> _REQUIREMENT_
What you return must match the records word for word, except that pictures are dropped.

━━━━━ MATERIAL SHOWN ━━━━━

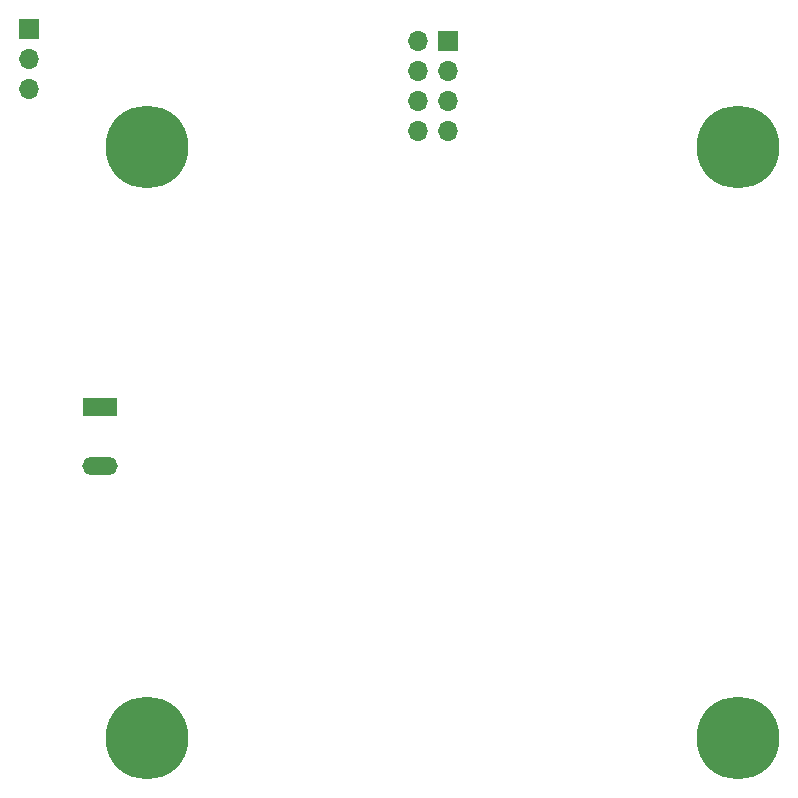
<source format=gbr>
G04 #@! TF.GenerationSoftware,KiCad,Pcbnew,5.1.9+dfsg1-1~bpo10+1*
G04 #@! TF.CreationDate,2021-09-24T09:11:00+00:00*
G04 #@! TF.ProjectId,blinkenlights,626c696e-6b65-46e6-9c69-676874732e6b,rev?*
G04 #@! TF.SameCoordinates,Original*
G04 #@! TF.FileFunction,Soldermask,Bot*
G04 #@! TF.FilePolarity,Negative*
%FSLAX46Y46*%
G04 Gerber Fmt 4.6, Leading zero omitted, Abs format (unit mm)*
G04 Created by KiCad (PCBNEW 5.1.9+dfsg1-1~bpo10+1) date 2021-09-24 09:11:00*
%MOMM*%
%LPD*%
G01*
G04 APERTURE LIST*
%ADD10R,1.700000X1.700000*%
%ADD11O,1.700000X1.700000*%
%ADD12R,3.000000X1.500000*%
%ADD13O,3.000000X1.500000*%
%ADD14C,7.000000*%
G04 APERTURE END LIST*
D10*
X140500000Y-56000000D03*
D11*
X137960000Y-56000000D03*
X140500000Y-58540000D03*
X137960000Y-58540000D03*
X140500000Y-61080000D03*
X137960000Y-61080000D03*
X140500000Y-63620000D03*
X137960000Y-63620000D03*
D10*
X105000000Y-55000000D03*
D11*
X105000000Y-57540000D03*
X105000000Y-60080000D03*
D12*
X111000000Y-87000000D03*
D13*
X111000000Y-92000000D03*
D14*
X115000000Y-65000000D03*
X165000000Y-65000000D03*
X115000000Y-115000000D03*
X165000000Y-115000000D03*
M02*

</source>
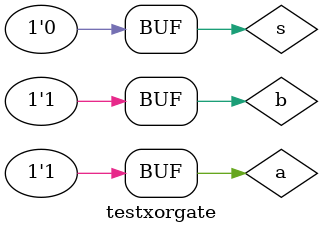
<source format=v>


module xorgate (s, p, q);
 output s;
 input  p, q;
 wire   temp1, temp2, temp3;

 not NOT1 ( temp3, p );
 not NOT2 ( temp4, q );
 and AND1 ( temp1, temp3,   q   );
 and AND2 ( temp2,   p  , temp4 );
 or  OR1  (     s, temp1, temp2 );

endmodule // xor

// ---------------------
// -- test xorgate
// ---------------------

module testxorgate;
 reg   a, b;
 wire  s;
          // instancia
 xor XOR1 (s, a, b);

 initial begin:start
      a=0; b=0;
 end

          // parte principal
 initial begin:main
      $display("Exemplo 05_05 - xxx yyy zzz - 999999");
      $display("Test xor gate");
      $display("\na ^ b = s\n");
      $monitor("%b ^ %b = %b", a, b, s);
  #1  a=0; b=1;
  #1  a=1; b=0;
  #1  a=1; b=1;

 end

endmodule // testxorgate
</source>
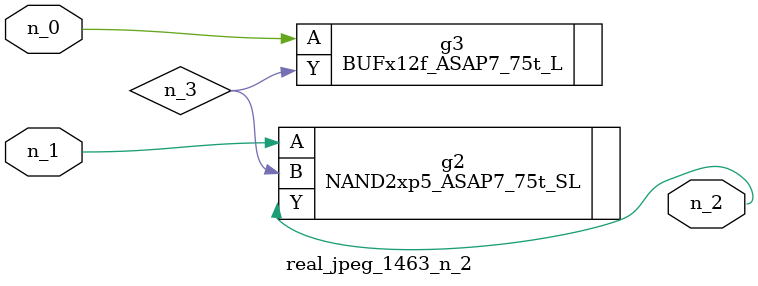
<source format=v>
module real_jpeg_1463_n_2 (n_1, n_0, n_2);

input n_1;
input n_0;

output n_2;

wire n_3;

BUFx12f_ASAP7_75t_L g3 ( 
.A(n_0),
.Y(n_3)
);

NAND2xp5_ASAP7_75t_SL g2 ( 
.A(n_1),
.B(n_3),
.Y(n_2)
);


endmodule
</source>
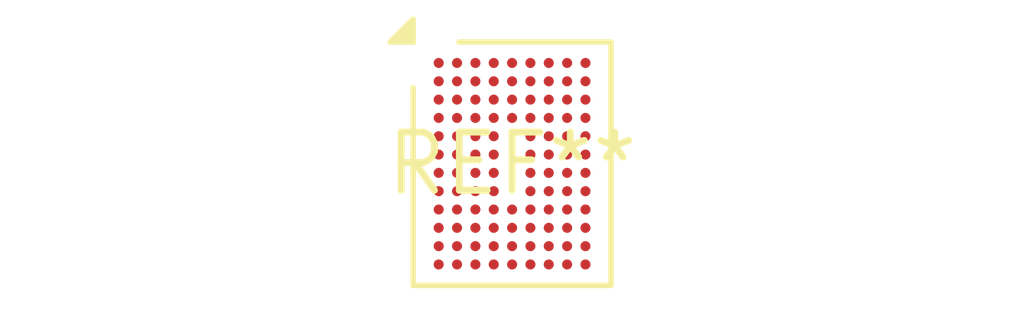
<source format=kicad_pcb>
(kicad_pcb (version 20240108) (generator pcbnew)

  (general
    (thickness 1.6)
  )

  (paper "A4")
  (layers
    (0 "F.Cu" signal)
    (31 "B.Cu" signal)
    (32 "B.Adhes" user "B.Adhesive")
    (33 "F.Adhes" user "F.Adhesive")
    (34 "B.Paste" user)
    (35 "F.Paste" user)
    (36 "B.SilkS" user "B.Silkscreen")
    (37 "F.SilkS" user "F.Silkscreen")
    (38 "B.Mask" user)
    (39 "F.Mask" user)
    (40 "Dwgs.User" user "User.Drawings")
    (41 "Cmts.User" user "User.Comments")
    (42 "Eco1.User" user "User.Eco1")
    (43 "Eco2.User" user "User.Eco2")
    (44 "Edge.Cuts" user)
    (45 "Margin" user)
    (46 "B.CrtYd" user "B.Courtyard")
    (47 "F.CrtYd" user "F.Courtyard")
    (48 "B.Fab" user)
    (49 "F.Fab" user)
    (50 "User.1" user)
    (51 "User.2" user)
    (52 "User.3" user)
    (53 "User.4" user)
    (54 "User.5" user)
    (55 "User.6" user)
    (56 "User.7" user)
    (57 "User.8" user)
    (58 "User.9" user)
  )

  (setup
    (pad_to_mask_clearance 0)
    (pcbplotparams
      (layerselection 0x00010fc_ffffffff)
      (plot_on_all_layers_selection 0x0000000_00000000)
      (disableapertmacros false)
      (usegerberextensions false)
      (usegerberattributes false)
      (usegerberadvancedattributes false)
      (creategerberjobfile false)
      (dashed_line_dash_ratio 12.000000)
      (dashed_line_gap_ratio 3.000000)
      (svgprecision 4)
      (plotframeref false)
      (viasonmask false)
      (mode 1)
      (useauxorigin false)
      (hpglpennumber 1)
      (hpglpenspeed 20)
      (hpglpendiameter 15.000000)
      (dxfpolygonmode false)
      (dxfimperialunits false)
      (dxfusepcbnewfont false)
      (psnegative false)
      (psa4output false)
      (plotreference false)
      (plotvalue false)
      (plotinvisibletext false)
      (sketchpadsonfab false)
      (subtractmaskfromsilk false)
      (outputformat 1)
      (mirror false)
      (drillshape 1)
      (scaleselection 1)
      (outputdirectory "")
    )
  )

  (net 0 "")

  (footprint "ST_WLCSP-104_Die437" (layer "F.Cu") (at 0 0))

)

</source>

━━━━━

> _ANSWER BELOW_
<source format=gbr>
G04 #@! TF.GenerationSoftware,KiCad,Pcbnew,5.1.9+dfsg1-1~bpo10+1*
G04 #@! TF.CreationDate,2021-09-24T09:11:00+00:00*
G04 #@! TF.ProjectId,blinkenlights,626c696e-6b65-46e6-9c69-676874732e6b,rev?*
G04 #@! TF.SameCoordinates,Original*
G04 #@! TF.FileFunction,Soldermask,Bot*
G04 #@! TF.FilePolarity,Negative*
%FSLAX46Y46*%
G04 Gerber Fmt 4.6, Leading zero omitted, Abs format (unit mm)*
G04 Created by KiCad (PCBNEW 5.1.9+dfsg1-1~bpo10+1) date 2021-09-24 09:11:00*
%MOMM*%
%LPD*%
G01*
G04 APERTURE LIST*
%ADD10R,1.700000X1.700000*%
%ADD11O,1.700000X1.700000*%
%ADD12R,3.000000X1.500000*%
%ADD13O,3.000000X1.500000*%
%ADD14C,7.000000*%
G04 APERTURE END LIST*
D10*
X140500000Y-56000000D03*
D11*
X137960000Y-56000000D03*
X140500000Y-58540000D03*
X137960000Y-58540000D03*
X140500000Y-61080000D03*
X137960000Y-61080000D03*
X140500000Y-63620000D03*
X137960000Y-63620000D03*
D10*
X105000000Y-55000000D03*
D11*
X105000000Y-57540000D03*
X105000000Y-60080000D03*
D12*
X111000000Y-87000000D03*
D13*
X111000000Y-92000000D03*
D14*
X115000000Y-65000000D03*
X165000000Y-65000000D03*
X115000000Y-115000000D03*
X165000000Y-115000000D03*
M02*

</source>
<source format=v>


module xorgate (s, p, q);
 output s;
 input  p, q;
 wire   temp1, temp2, temp3;

 not NOT1 ( temp3, p );
 not NOT2 ( temp4, q );
 and AND1 ( temp1, temp3,   q   );
 and AND2 ( temp2,   p  , temp4 );
 or  OR1  (     s, temp1, temp2 );

endmodule // xor

// ---------------------
// -- test xorgate
// ---------------------

module testxorgate;
 reg   a, b;
 wire  s;
          // instancia
 xor XOR1 (s, a, b);

 initial begin:start
      a=0; b=0;
 end

          // parte principal
 initial begin:main
      $display("Exemplo 05_05 - xxx yyy zzz - 999999");
      $display("Test xor gate");
      $display("\na ^ b = s\n");
      $monitor("%b ^ %b = %b", a, b, s);
  #1  a=0; b=1;
  #1  a=1; b=0;
  #1  a=1; b=1;

 end

endmodule // testxorgate
</source>
<source format=v>
module real_jpeg_1463_n_2 (n_1, n_0, n_2);

input n_1;
input n_0;

output n_2;

wire n_3;

BUFx12f_ASAP7_75t_L g3 ( 
.A(n_0),
.Y(n_3)
);

NAND2xp5_ASAP7_75t_SL g2 ( 
.A(n_1),
.B(n_3),
.Y(n_2)
);


endmodule
</source>
<source format=kicad_pcb>
(kicad_pcb (version 20240108) (generator pcbnew)

  (general
    (thickness 1.6)
  )

  (paper "A4")
  (layers
    (0 "F.Cu" signal)
    (31 "B.Cu" signal)
    (32 "B.Adhes" user "B.Adhesive")
    (33 "F.Adhes" user "F.Adhesive")
    (34 "B.Paste" user)
    (35 "F.Paste" user)
    (36 "B.SilkS" user "B.Silkscreen")
    (37 "F.SilkS" user "F.Silkscreen")
    (38 "B.Mask" user)
    (39 "F.Mask" user)
    (40 "Dwgs.User" user "User.Drawings")
    (41 "Cmts.User" user "User.Comments")
    (42 "Eco1.User" user "User.Eco1")
    (43 "Eco2.User" user "User.Eco2")
    (44 "Edge.Cuts" user)
    (45 "Margin" user)
    (46 "B.CrtYd" user "B.Courtyard")
    (47 "F.CrtYd" user "F.Courtyard")
    (48 "B.Fab" user)
    (49 "F.Fab" user)
    (50 "User.1" user)
    (51 "User.2" user)
    (52 "User.3" user)
    (53 "User.4" user)
    (54 "User.5" user)
    (55 "User.6" user)
    (56 "User.7" user)
    (57 "User.8" user)
    (58 "User.9" user)
  )

  (setup
    (pad_to_mask_clearance 0)
    (pcbplotparams
      (layerselection 0x00010fc_ffffffff)
      (plot_on_all_layers_selection 0x0000000_00000000)
      (disableapertmacros false)
      (usegerberextensions false)
      (usegerberattributes false)
      (usegerberadvancedattributes false)
      (creategerberjobfile false)
      (dashed_line_dash_ratio 12.000000)
      (dashed_line_gap_ratio 3.000000)
      (svgprecision 4)
      (plotframeref false)
      (viasonmask false)
      (mode 1)
      (useauxorigin false)
      (hpglpennumber 1)
      (hpglpenspeed 20)
      (hpglpendiameter 15.000000)
      (dxfpolygonmode false)
      (dxfimperialunits false)
      (dxfusepcbnewfont false)
      (psnegative false)
      (psa4output false)
      (plotreference false)
      (plotvalue false)
      (plotinvisibletext false)
      (sketchpadsonfab false)
      (subtractmaskfromsilk false)
      (outputformat 1)
      (mirror false)
      (drillshape 1)
      (scaleselection 1)
      (outputdirectory "")
    )
  )

  (net 0 "")

  (footprint "ST_WLCSP-104_Die437" (layer "F.Cu") (at 0 0))

)

</source>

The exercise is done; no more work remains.